Compose async functions into a sequential pipeline where each function receives the output of the previous one.

When to Use

  • Chaining multiple async transformations on a value
  • Building data processing pipelines (fetch → transform → store)
  • Replacing deeply nested .then() chains with a declarative pipeline

The Pattern

Data loading pipeline

javascript
const loadUser = asyncPipe(
  id => fetch(`/api/users/${id}`),
  response => response.json(),
  user => enrichWithProfile(user),
);

const user = await loadUser(42);

Database query pipeline

javascript
const listAccounts = asyncPipe(
  sql => query(sql),
  accounts => accounts.map(withHoldings),
  promises => Promise.all(promises),
  accounts => accounts.map(toRecord),
);

const accounts = await listAccounts(
  AccountQuery.list
);

Process cleanup pipeline

javascript
const killProcessTree = asyncPipe(
  () => pidtree(pid, {
    advanced: true,
    root: true,
  }),
  reverse(),
  map(process => process.pid),
  map(pid => killPromisified(pid)),
  promises => Promise.allSettled(promises),
);

Implementation

Each function in the pipeline receives the resolved value from the previous step.

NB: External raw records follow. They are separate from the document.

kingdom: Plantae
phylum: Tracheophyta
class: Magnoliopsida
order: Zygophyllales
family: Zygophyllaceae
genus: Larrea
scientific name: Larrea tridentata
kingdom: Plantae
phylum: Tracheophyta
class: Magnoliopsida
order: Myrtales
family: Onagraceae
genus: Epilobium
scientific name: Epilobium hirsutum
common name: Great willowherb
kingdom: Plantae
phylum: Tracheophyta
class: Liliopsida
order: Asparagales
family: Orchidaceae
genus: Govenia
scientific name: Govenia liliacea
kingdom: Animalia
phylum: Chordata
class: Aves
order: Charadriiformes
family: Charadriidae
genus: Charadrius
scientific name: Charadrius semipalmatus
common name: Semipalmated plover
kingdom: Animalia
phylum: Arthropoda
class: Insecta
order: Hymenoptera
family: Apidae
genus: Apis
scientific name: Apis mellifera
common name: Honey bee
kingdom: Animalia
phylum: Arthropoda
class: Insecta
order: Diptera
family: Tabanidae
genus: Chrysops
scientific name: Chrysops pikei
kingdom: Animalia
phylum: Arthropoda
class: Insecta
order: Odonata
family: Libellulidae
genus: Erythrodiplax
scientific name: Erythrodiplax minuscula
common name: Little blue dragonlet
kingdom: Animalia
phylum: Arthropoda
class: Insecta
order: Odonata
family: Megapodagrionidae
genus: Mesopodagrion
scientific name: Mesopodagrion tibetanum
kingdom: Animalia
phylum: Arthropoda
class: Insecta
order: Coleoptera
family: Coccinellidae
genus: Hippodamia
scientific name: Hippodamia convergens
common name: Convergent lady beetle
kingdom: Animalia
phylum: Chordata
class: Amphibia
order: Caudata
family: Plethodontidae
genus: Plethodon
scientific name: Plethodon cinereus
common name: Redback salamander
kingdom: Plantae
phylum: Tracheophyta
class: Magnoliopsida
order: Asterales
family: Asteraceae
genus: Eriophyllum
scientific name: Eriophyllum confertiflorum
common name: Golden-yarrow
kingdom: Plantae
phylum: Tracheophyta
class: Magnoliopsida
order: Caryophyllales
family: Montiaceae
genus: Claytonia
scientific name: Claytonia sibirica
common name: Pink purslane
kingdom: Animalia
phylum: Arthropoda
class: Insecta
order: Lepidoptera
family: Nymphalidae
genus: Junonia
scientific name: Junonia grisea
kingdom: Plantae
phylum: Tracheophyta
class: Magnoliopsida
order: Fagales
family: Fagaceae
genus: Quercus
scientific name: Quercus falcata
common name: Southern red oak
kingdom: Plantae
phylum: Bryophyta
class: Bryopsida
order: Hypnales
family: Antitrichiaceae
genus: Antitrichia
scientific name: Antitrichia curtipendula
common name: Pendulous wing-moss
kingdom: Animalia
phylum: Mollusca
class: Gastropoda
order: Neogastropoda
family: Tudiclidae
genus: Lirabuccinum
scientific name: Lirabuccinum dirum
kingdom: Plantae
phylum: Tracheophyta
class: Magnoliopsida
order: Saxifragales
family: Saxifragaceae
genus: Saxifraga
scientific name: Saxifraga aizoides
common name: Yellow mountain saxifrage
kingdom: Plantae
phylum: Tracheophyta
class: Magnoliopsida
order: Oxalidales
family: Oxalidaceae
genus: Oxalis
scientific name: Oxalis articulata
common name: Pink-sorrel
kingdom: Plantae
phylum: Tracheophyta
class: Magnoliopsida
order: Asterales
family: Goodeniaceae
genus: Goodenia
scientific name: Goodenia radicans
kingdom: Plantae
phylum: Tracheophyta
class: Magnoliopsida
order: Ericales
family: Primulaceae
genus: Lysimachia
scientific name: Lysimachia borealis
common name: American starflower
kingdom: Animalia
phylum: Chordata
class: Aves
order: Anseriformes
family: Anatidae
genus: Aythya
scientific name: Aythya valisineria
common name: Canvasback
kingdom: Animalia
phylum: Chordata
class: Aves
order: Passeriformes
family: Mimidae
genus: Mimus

The initial input can be a value or a promise.

javascript
function asyncPipe(...fns) {
  return async function (value) {
    value = await value;
    for (const fn of fns) {
      value = await fn(value);
    }
    return value;
  };
}

Trade-offs

ApproachProsCons
asyncPipeDeclarative, composableHarder stack traces
Chained awaitEasy to debugRepetitive
.then() chainsNo async/await neededDeeply nested

When to avoid: If the pipeline has complex branching or error recovery between steps, sequential await with explicit conditionals is clearer. asyncPipe works best for linear transformations.